Convert the lines of the data, starting at the line that contains "2023年5月 (22)" and ending at the end of the data, into a Markdown table with the columns Row and Text, where Row is a running number and Text is the line itself. Leave out any blank lines, and include only these lines.

### DATASET RECORDS
* * * * *

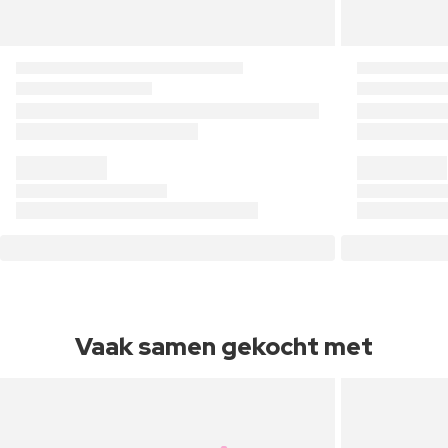
Vaak samen gekocht met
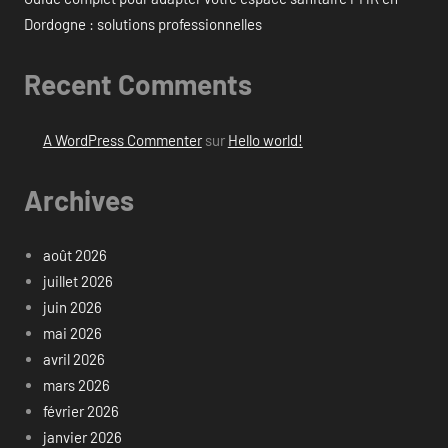
Dordogne : solutions professionnelles
Recent Comments
A WordPress Commenter
sur
Hello world!
Archives
août 2026
juillet 2026
juin 2026
mai 2026
avril 2026
mars 2026
février 2026
janvier 2026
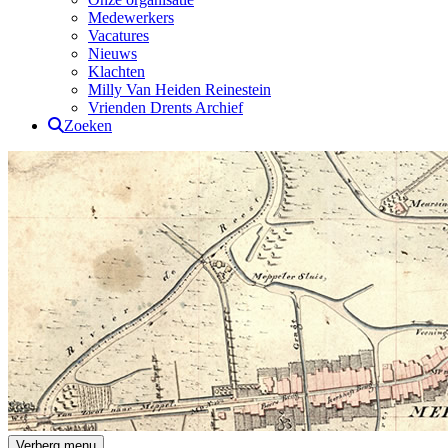
Medewerkers
Vacatures
Nieuws
Klachten
Milly Van Heiden Reinestein
Vrienden Drents Archief
Zoeken
Drents Archief
Verberg menu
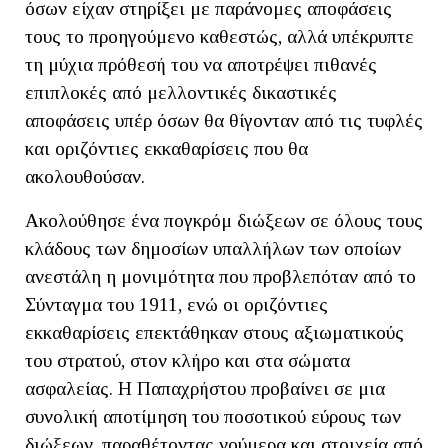
όσων είχαν στηρίξει με παράνομες αποφάσεις
τους το προηγούμενο καθεστώς, αλλά υπέκρυπτε
τη μύχια πρόθεσή του να αποτρέψει πιθανές
επιπλοκές από μελλοντικές δικαστικές
αποφάσεις υπέρ όσων θα θίγονταν από τις τυφλές
και οριζόντιες εκκαθαρίσεις που θα
ακολουθούσαν.
Ακολούθησε ένα πογκρόμ διώξεων σε όλους τους
κλάδους των δημοσίων υπαλλήλων των οποίων
ανεστάλη η μονιμότητα που προβλεπόταν από το
Σύνταγμα του 1911, ενώ οι οριζόντιες
εκκαθαρίσεις επεκτάθηκαν στους αξιωματικούς
του στρατού, στον κλήρο και στα σώματα
ασφαλείας. Η Παπαχρήστου προβαίνει σε μια
συνολική αποτίμηση του ποσοτικού εύρους των
διώξεων, παραθέτοντας νούμερα και στοιχεία από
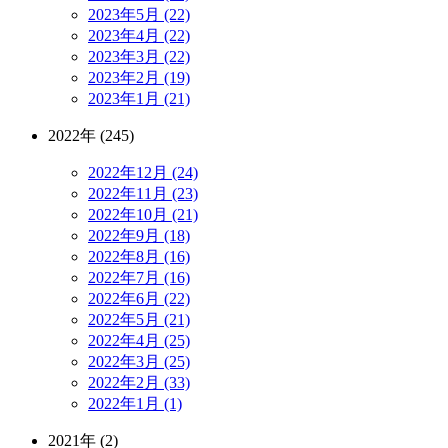
2023年5月 (22)
2023年4月 (22)
2023年3月 (22)
2023年2月 (19)
2023年1月 (21)
2022年 (245)
2022年12月 (24)
2022年11月 (23)
2022年10月 (21)
2022年9月 (18)
2022年8月 (16)
2022年7月 (16)
2022年6月 (22)
2022年5月 (21)
2022年4月 (25)
2022年3月 (25)
2022年2月 (33)
2022年1月 (1)
2021年 (2)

* * * * *

### OUTPUT OF THE TASK
| Row | Text |
|---|---|
| 1 | 2023年5月 (22) |
| 2 | 2023年4月 (22) |
| 3 | 2023年3月 (22) |
| 4 | 2023年2月 (19) |
| 5 | 2023年1月 (21) |
| 6 | 2022年 (245) |
| 7 | 2022年12月 (24) |
| 8 | 2022年11月 (23) |
| 9 | 2022年10月 (21) |
| 10 | 2022年9月 (18) |
| 11 | 2022年8月 (16) |
| 12 | 2022年7月 (16) |
| 13 | 2022年6月 (22) |
| 14 | 2022年5月 (21) |
| 15 | 2022年4月 (25) |
| 16 | 2022年3月 (25) |
| 17 | 2022年2月 (33) |
| 18 | 2022年1月 (1) |
| 19 | 2021年 (2) |